Per dirla in parole povere” — conclusi — "per il poeta, le fragole rosse sono quelle che un distratto carabiniere, testimoniando in un fatto di violenza carnale, definì banalmente membro virile della donna, strapazzato da un energumeno!”

Scoppiò una risata generale della commissione e il commissario di Italiano intervenne per dire:

"Cara signorina, ringrazi il cielo che abbiamo deciso di non tenere conto dell'argomento a piacere, il quale, tuttavia, resta una macchia degna di considerazione per noi della commissione! La prossima volta, sia più cauta nell'esprimere giudizi definitivi e irricuperabili, soprattutto se detesta l'attività poetica di un autore!”

L'esame continuò condotto dal commissario preposto e la ragazza se la cavò, tutto sommato, abbastanza bene, trattando argomenti legati ad autori a lei più confacenti. Ma la sua arrogante furbizia le precluse il massimo voto, che avrebbe meritato senza la figuraccia iniziale.

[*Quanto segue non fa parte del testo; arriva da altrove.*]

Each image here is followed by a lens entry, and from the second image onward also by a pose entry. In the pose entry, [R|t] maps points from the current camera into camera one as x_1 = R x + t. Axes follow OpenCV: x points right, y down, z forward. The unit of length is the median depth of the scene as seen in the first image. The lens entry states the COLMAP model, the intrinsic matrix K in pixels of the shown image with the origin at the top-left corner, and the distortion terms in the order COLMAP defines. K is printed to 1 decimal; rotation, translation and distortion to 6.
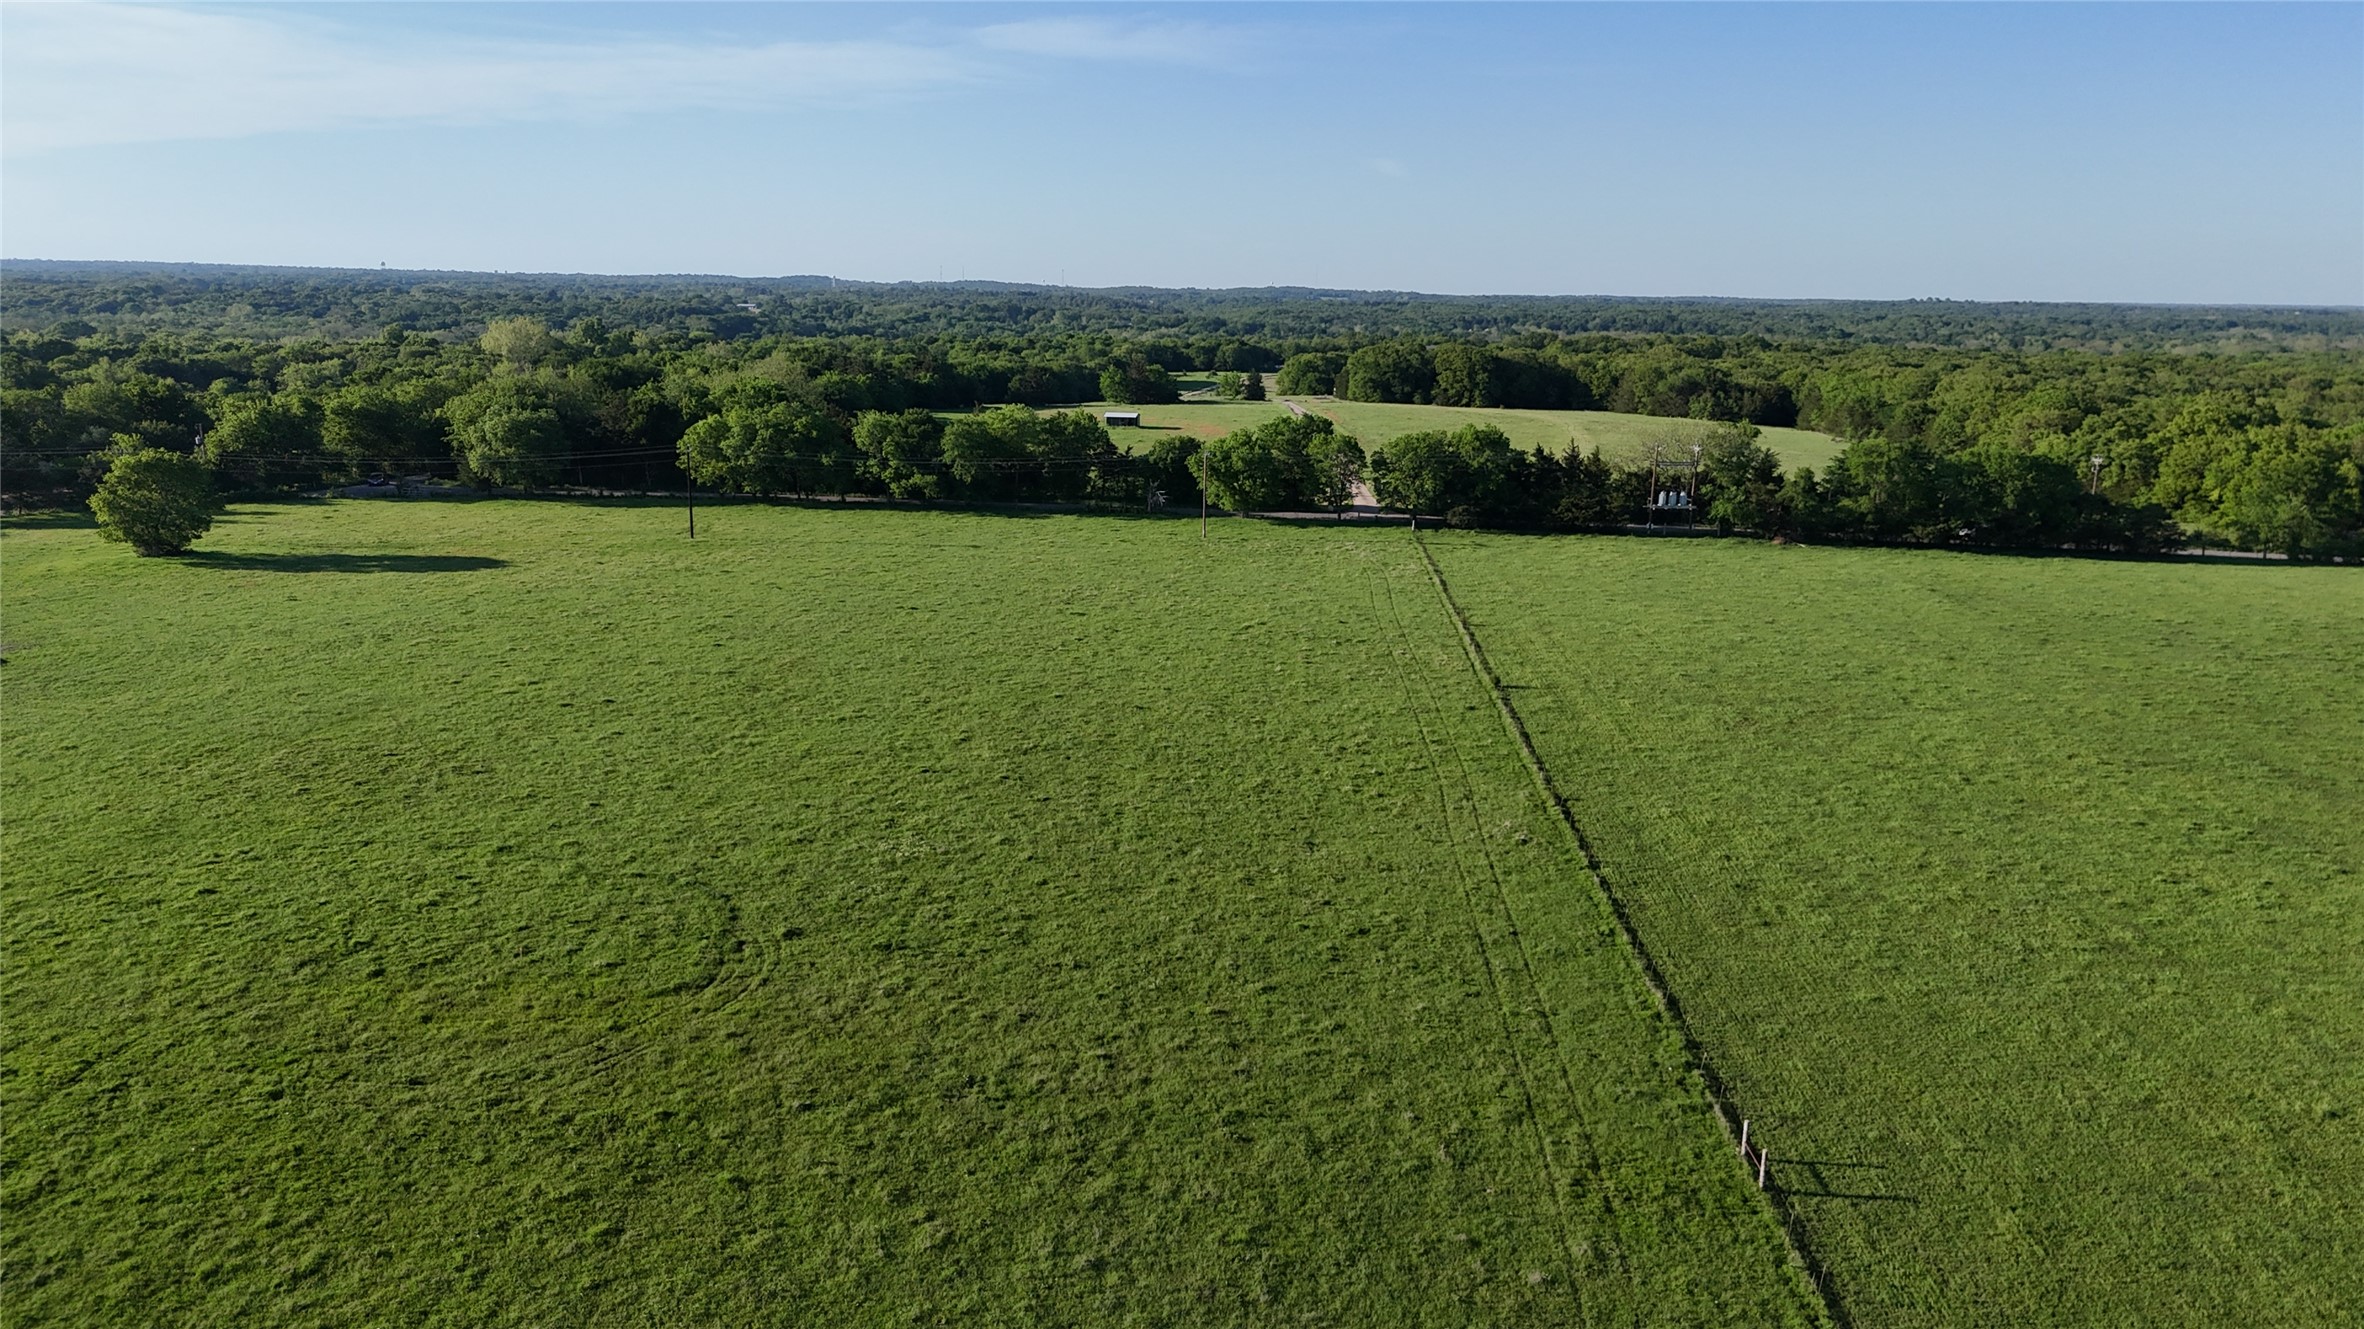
lens RADIAL K [[1733.1, 0, 1192.7], [0, 1733.1, 666.5], [0, 0, 1]] dist [0.059985, -0.049301]
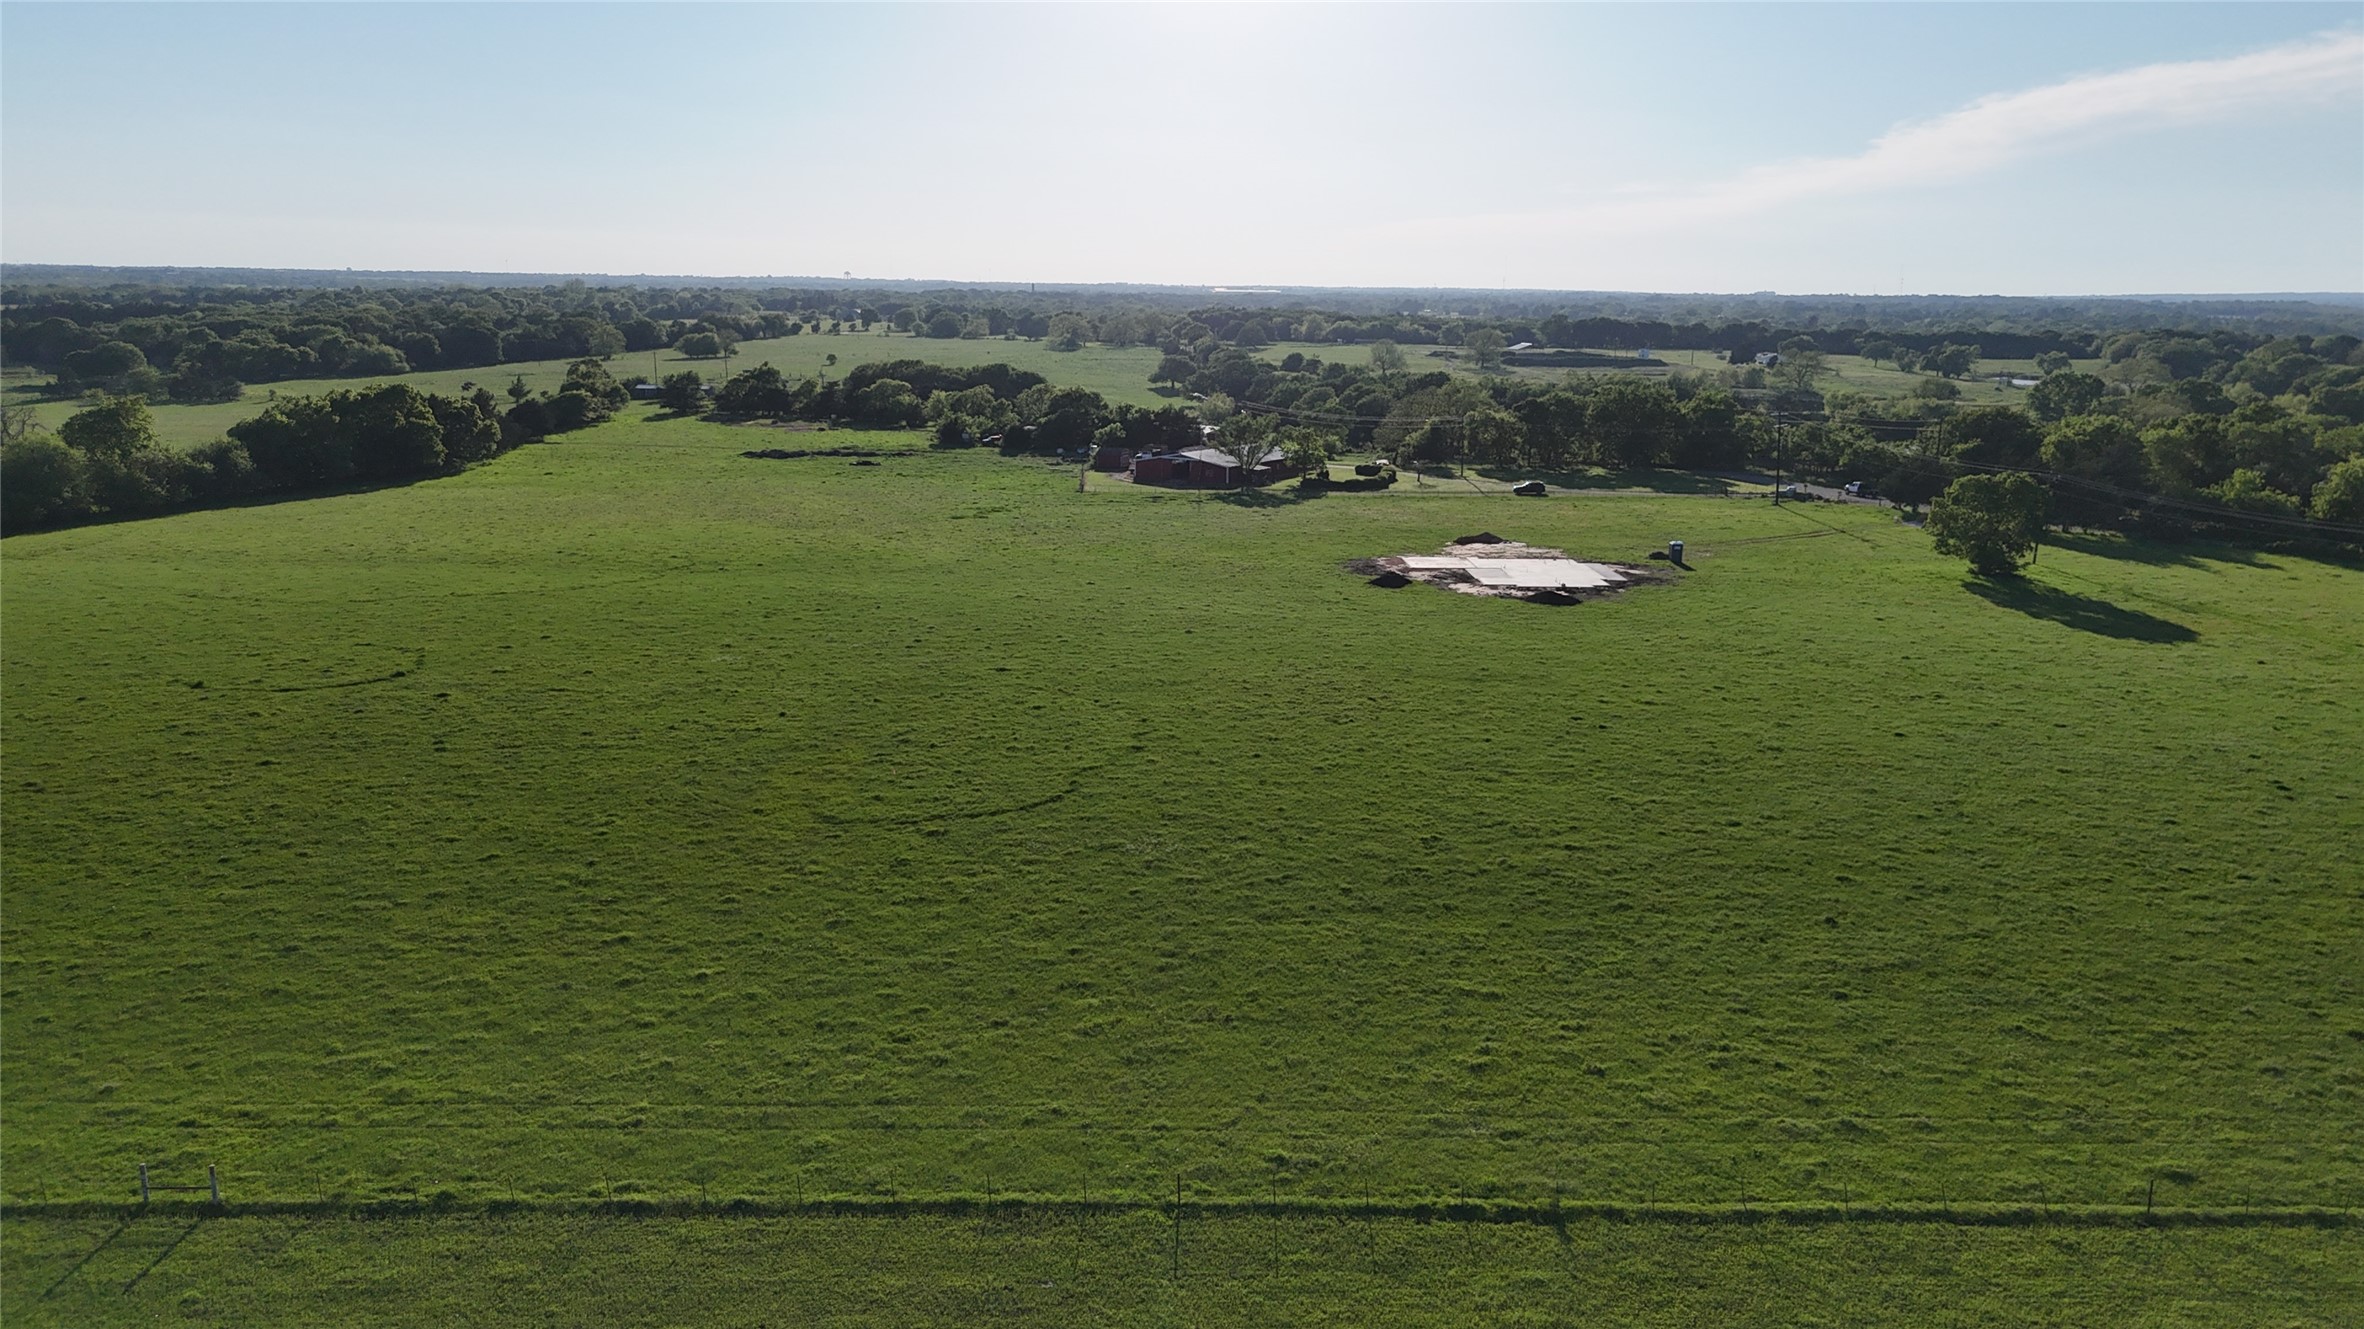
lens RADIAL K [[1733.1, 0, 1182.9], [0, 1733.1, 668.7], [0, 0, 1]] dist [0.059985, -0.049301]
pose [[0.033125, 0.194368, -0.980369, 0.362535], [-0.219634, 0.958345, 0.182581, -0.083648], [0.975020, 0.209275, 0.074435, 0.419490]]
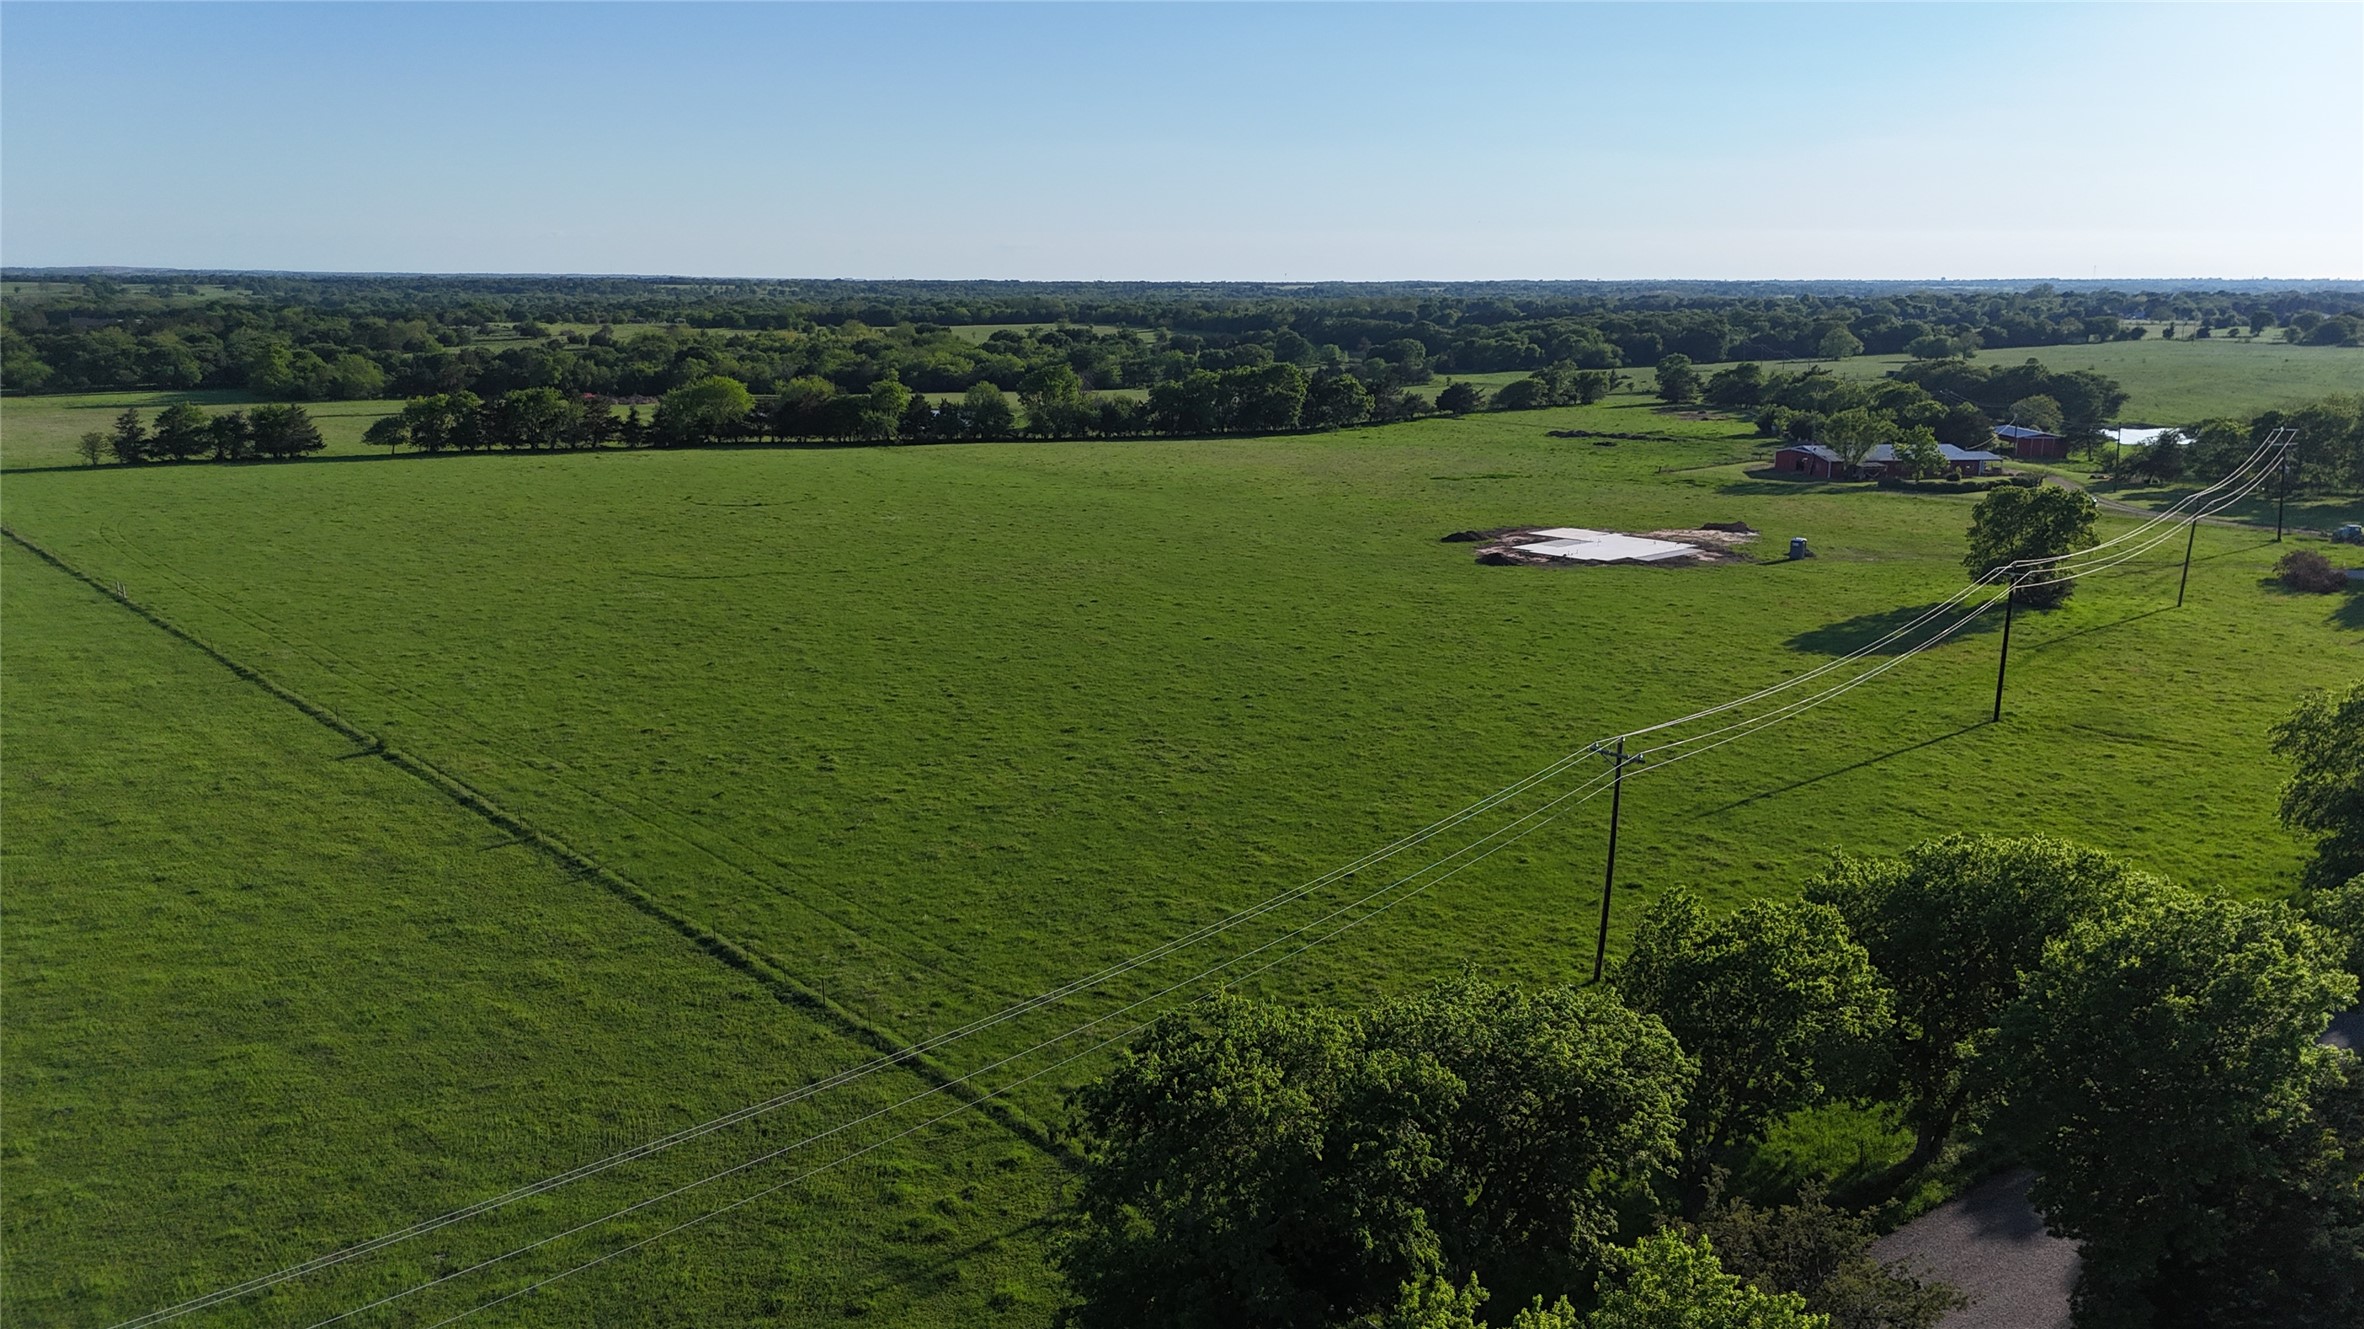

Durante tutti gli esami di maturità, a cui ho preso parte come presidente, per combattere la noia, in quanto non avevo candidati da interrogare, ho sempre scritto un'opera burlesca in versi, ironizzando sull'andamento dell'esame, dedicando una quartina ad ogni candidato e varie quartine ai commissari. L'opera aveva sempre lo stesso titolo: L'Indivina Scommedia - L'Esameide in versi burleschi, seguito dalla data e dal nome della città in cui l'esame aveva luogo, che quell'anno iniziava con la seguente quartina:

"Cantami, o Diva, del palloso esame

l'opra funesta, che qui mi ha portato

da presidente, per l'aspro certame,

in due città, appena iniziato!”.

E questa è la quartina dedicata alla candidata Giovini:

"Gabriella entra e ha un colpo di tosse,

dice che Pascoli è assai detestato,

non le interessan le fragole rosse,

perché non piacciono al suo fidanzato!”.